▶ **WORK REQUEST 1**:
Please summarize the forum thread on the Thai word for coriander in two sentences.
▶ **WORK REQUEST 2**:
Extend the forum thread on the Thai word for coriander beyond its final post.

#  >  > Living And Legal Affairs In Thailand >  >  > Learn Thai Language >  >  coriander

## robbo

Hi guys and gals, can someone please tell me thai for the herb 'coriander' i hoped i have spelt that correctly. it is a very strong herb used in a lot of thai dishes and i am afraid i cannot get with the taste or smell of it, if i can find the correct word i can ask if the dish contains it or ask for it not to be added, if someone could complile those sentences for me, it would save me a lot of money having to re-order a different dish  thanks in advance

----------


## robbo

got it guys  no pak shee ton hum   agreed?

----------


## aging one

Pok Chee will do it.

----------


## nevets

Pack chee mai ow khop khun krap.

----------


## aging one

Its funny I dont like it in Thai food, but it has to be in my salsa and guacamole.

----------


## Humbert

ผักชีลาว  phak chee laao 
or
Phak chee for short

----------


## Norton

> if someone could complile those sentences for me


Mai ow phak chee

----------


## harrybarracuda

Is that the stuff that looks like stinging nettle and tastes like shit?

----------


## nidhogg

^ Cilantro for the yanks I believe.

----------


## Bobcock

> Pack chee mai ow khop khun krap.


Correctly would be "Mai sai pak chee khrap"

----------


## Pol the Pot

Pak chi.

I quite like it. My wife uses the crushed roots to flavour kaeng (or tom) jeut.

----------


## Norton

Probably a couple above will get the message across but this works best for me. Ad the khrap if you want to more polite. Here in Isaan rarely used. :Smile: 

chan mai ow phak chee

I don't want coriander.

----------


## nidhogg

Chan?  Seriously?  you use that?

----------


## Norton

Rarely. Usually, bah ow pak chee.

----------


## aging one

> I quite like it. My wife uses the crushed roots to flavour kaeng (or tom) jeut.


Its used and gives the unique flavor to garlic and pepper pork.

----------


## pescator

> ผักชีลาว  phak chee laao 
> or
> Phak chee for short


Those are not quite the same.

ผักชีลาว is dill, common dillweed _Anethum graveolens_



Whileas ผักชี is cilantro _Apium graveolens_

----------


## aging one

That does not look like pok chee to me, more like chinese parsley


This to me is pok chee or cilantro.

----------


## nidhogg

Coriander, Chinese parsley, cilantro same same.  Dunno what "piscador" posted - yours is what I know as coriander.  She got the species name wrong as well, as coriander is Coriandrum sativum.

----------


## aging one

In Foodland they call what Pes posted Chinese parsley thats all I know. Bought the stuff one time in a hurry and they do not taste the same at all.

----------


## nidhogg

Apium graveolens is celery or celeriac.

----------


## Pol the Pot

Agree with Nidhogg ^^^.

All three names for the same thing.

----------


## Marmite the Dog

Awful stuff that's banned in my gaff.

----------


## Frankenstein

Mortared coriander seeds, crushed garlic cloves, oyster sauce, a twist of lime and dash of sugar makes great barbecue marinade.   The coriander seeds taste very differently from the leaves, almost as if it were two different plants.

▶ **SOURCE DATA**:
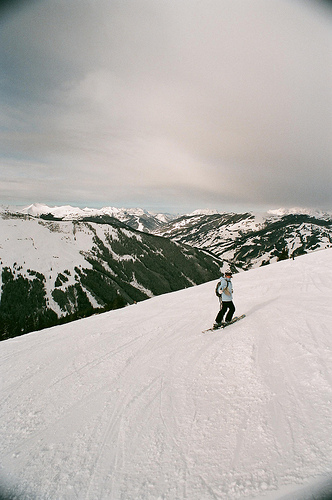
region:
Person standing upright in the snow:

▶ **EXPECTED OUTPUT 1**:
A poster who dislikes coriander asks for its Thai name and a phrase to keep it out of dishes, and replies offer "phak chee" along with phrases such as "Mai ow phak chee" and "Mai sai pak chee khrap." Later posts dispute whether "phak chee laao" is dill rather than coriander, two posters hold that coriander, Chinese parsley and cilantro are the same herb, and others describe cooking with it or say they dislike it.

▶ **EXPECTED OUTPUT 2**:
----------


## Norton

> Coriander, Chinese parsley, cilantro same same


Yep. Along with many other. Bookmark this website. Has Thai names for nearly all herbs and spices. Indispensable for us cooks.

Spice Pages: Coriander Seeds and Cilantro (Coriandrum sativum)

----------


## aging one

If you put this is your salsa you will be surprised. Same family yes but same taste as I said not at all.

----------


## nidhogg

> Same family yes


Yeah.  But so is hemlock.....

----------


## DrB0b

> chan mai ow phak chee





> Chan? Seriously? you use that?





> Rarely.


Hmm! There's obviously a story behind this. Tell us more about these rare occasions whan you try to pass yourself off as a chick. :Smile:

----------


## somtamslap

> Hmm! There's obviously a story behind this. Tell us more about these rare occasions whan you try to pass yourself off as a chick


 Referring to yourself in the third person is the girliest thing to do..'John mai chawp'..soooo gay.

I'd rather say 'Chun'...

----------


## Norton

^^This is what happens when one asks the missus a more polite way to say Bah ow pak chee. Prolly should edit out the chan bit above but WTF. :Smile:

----------


## Marmite the Dog

Bpak chee mung gaan kee!

----------


## DrB0b

> This is what happens when one asks the missus a more polite way to say Bah ow pak chee. Prolly should edit out the chan bit above but WTF.


Don't worry about it. I told about 20 people in Thailand that "chan rak teuhr" in my first two months here. Took me a long time to understand why they kept collapsing in fits of giggles. That's what happens when you try to learn Thai from pop songs  :Smile: . (I'm not even going to mention what happened in my first week here when I thought you had to say Ka when talking to a woman  :Sad: )

----------


## Norton

^^Het dee gwàa.

----------


## somtamslap

> Prolly should edit out the chan bit above but WTF


 Chan is acceptable from a bloke in the right circumstances..ie asking the price of a gobble from a katoey...etc etc..but even so, I still use it every now and then..not for katoey blow job purposes, mind..

----------


## DrB0b

> Chan is acceptable from a bloke in the right circumstances..ie asking the price of a gobble from a katoey..


Only if you're the one going to give the gobble... (which, according to katoey friends of mine, is upwards of 98% of their farang customers).

----------


## Norton

^^What I said. Rarely. Sometimes transliteration can be misleading. My trusty dictionary says ฉัน (chan) means I, me. No mention of gender use. Any way, Bah ow pak chee works just fine. Even in Bangers. 95% of the waitresses are from Isaan anyway.

----------


## Norton

> Only if you're the one going to give the gobble... (which, according to katoey friends of mine, is upwards of 98% of their farang customers).


Hmm! There's obviously a story behind this. :Wink:

----------


## nidhogg

About the only time I have ever heard a non-woofter use "chan" was to a very small child...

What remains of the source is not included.